TASK DETAILS » Copy the lines below word for word, but leave out the pictures.

INFORMATION SHOWN »
● ● ● ●
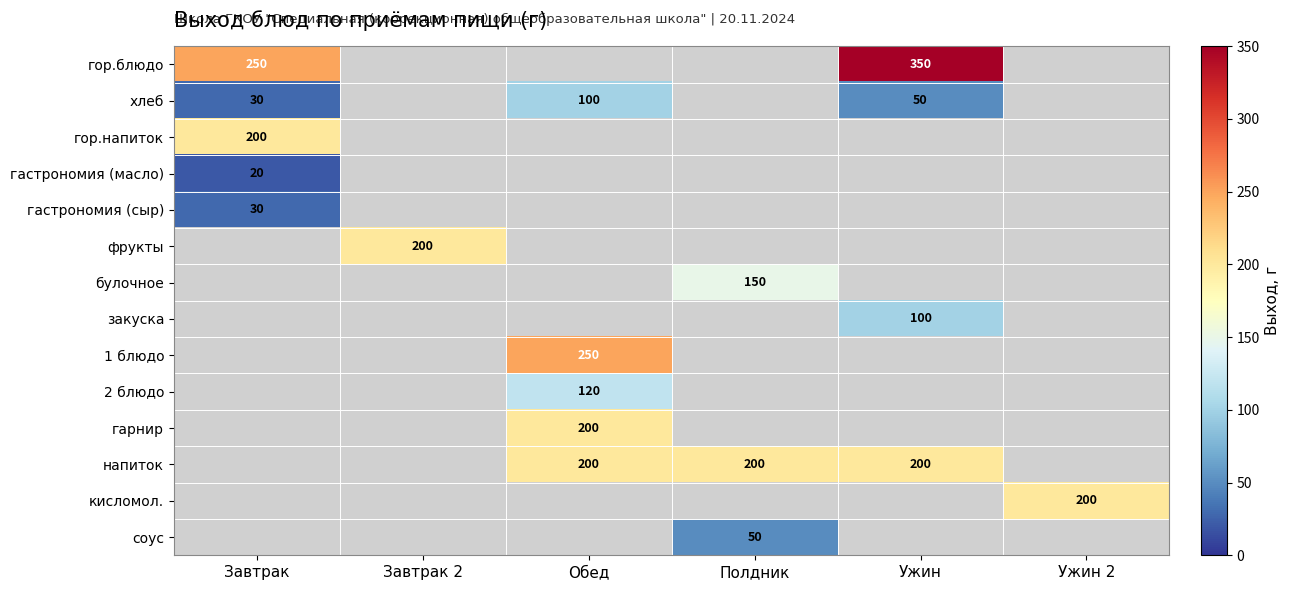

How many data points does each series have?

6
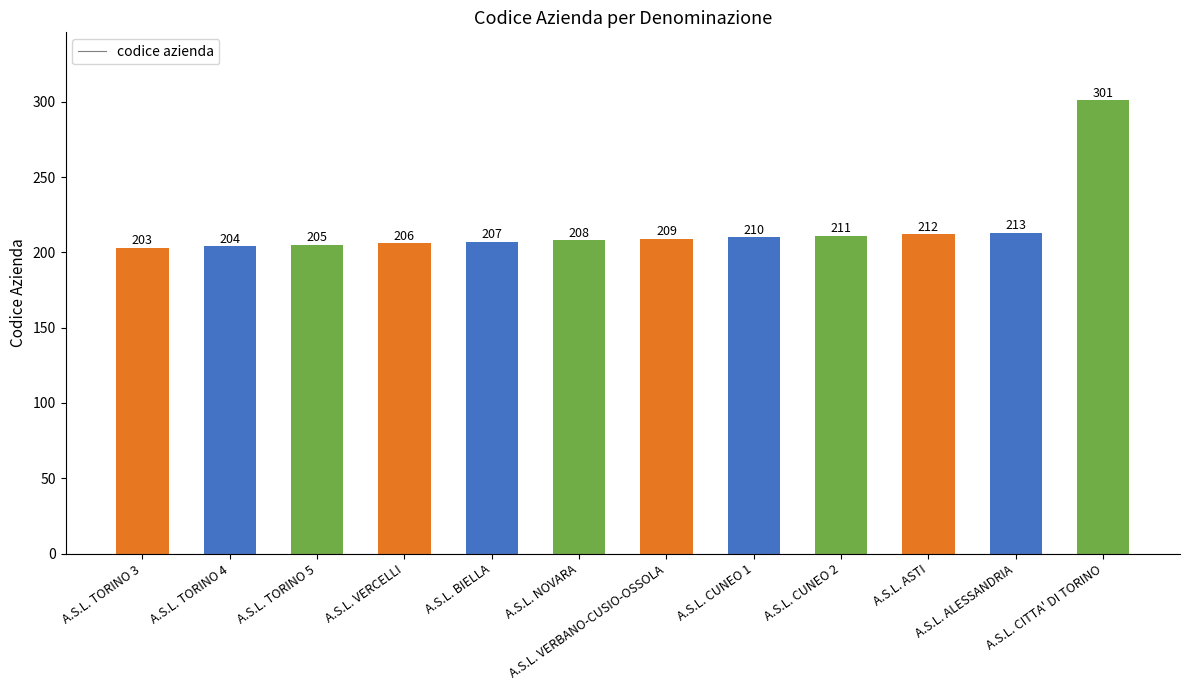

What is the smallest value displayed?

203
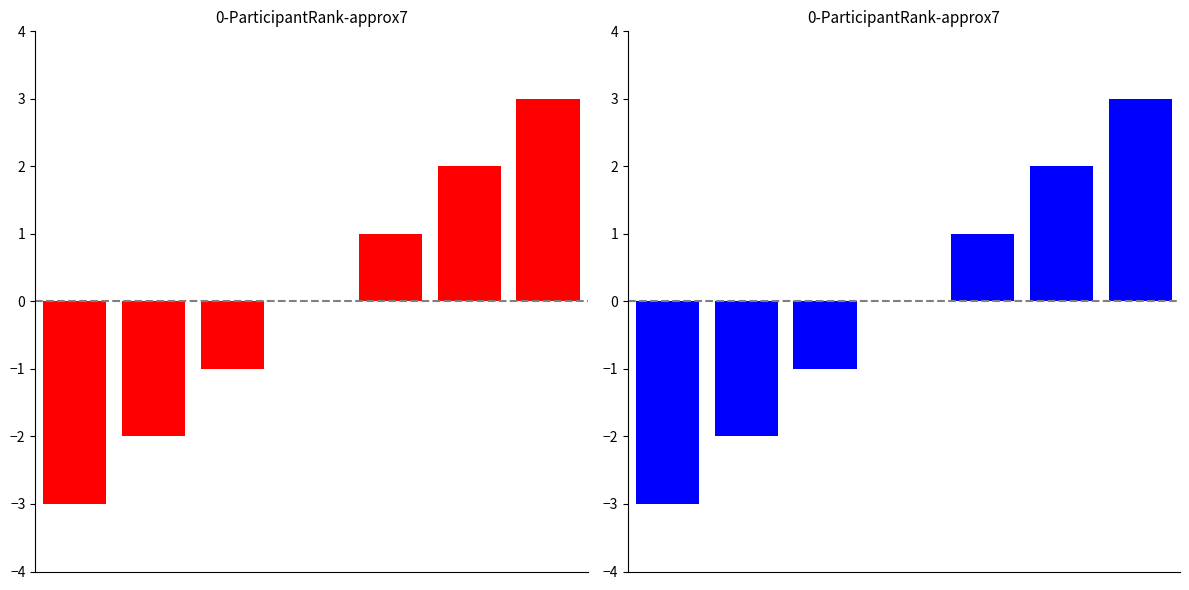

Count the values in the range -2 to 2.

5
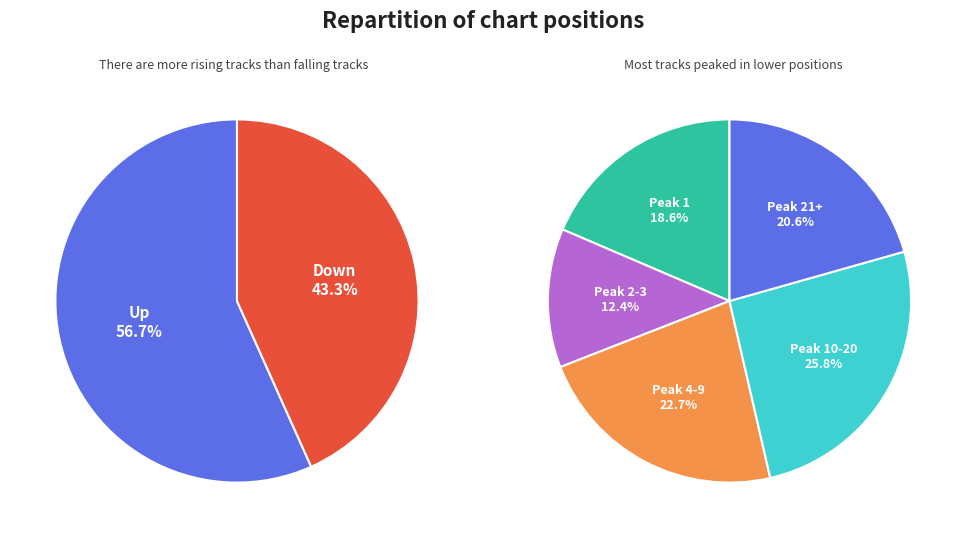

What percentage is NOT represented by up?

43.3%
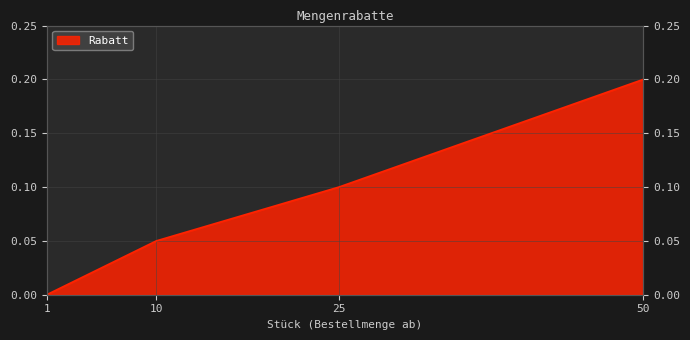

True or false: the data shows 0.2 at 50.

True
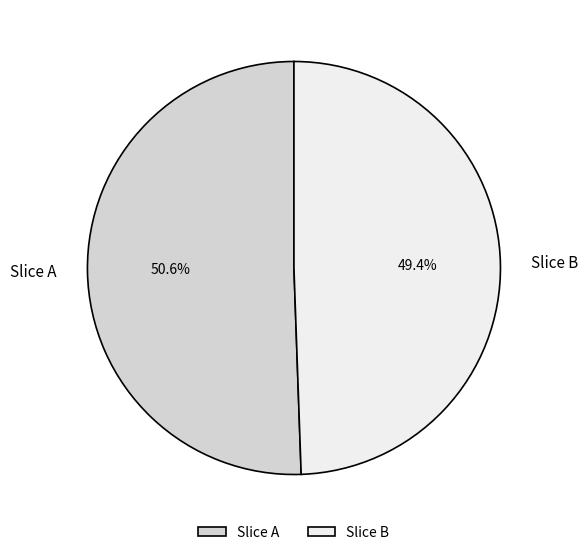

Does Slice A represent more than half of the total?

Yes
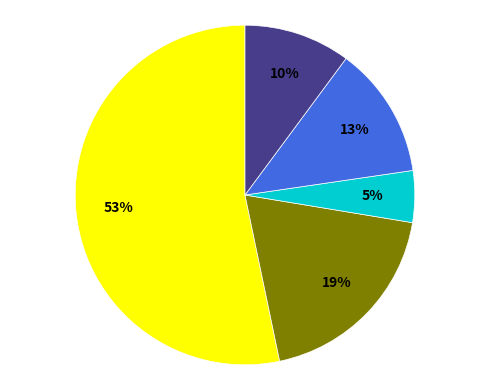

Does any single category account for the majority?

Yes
● ● ● ●
EXERCISE OUTPUT »
How many data points does each series have?

6

What is the smallest value displayed?

203

Count the values in the range -2 to 2.

5

What percentage is NOT represented by up?

43.3%

True or false: the data shows 0.2 at 50.

True

Does Slice A represent more than half of the total?

Yes

Does any single category account for the majority?

Yes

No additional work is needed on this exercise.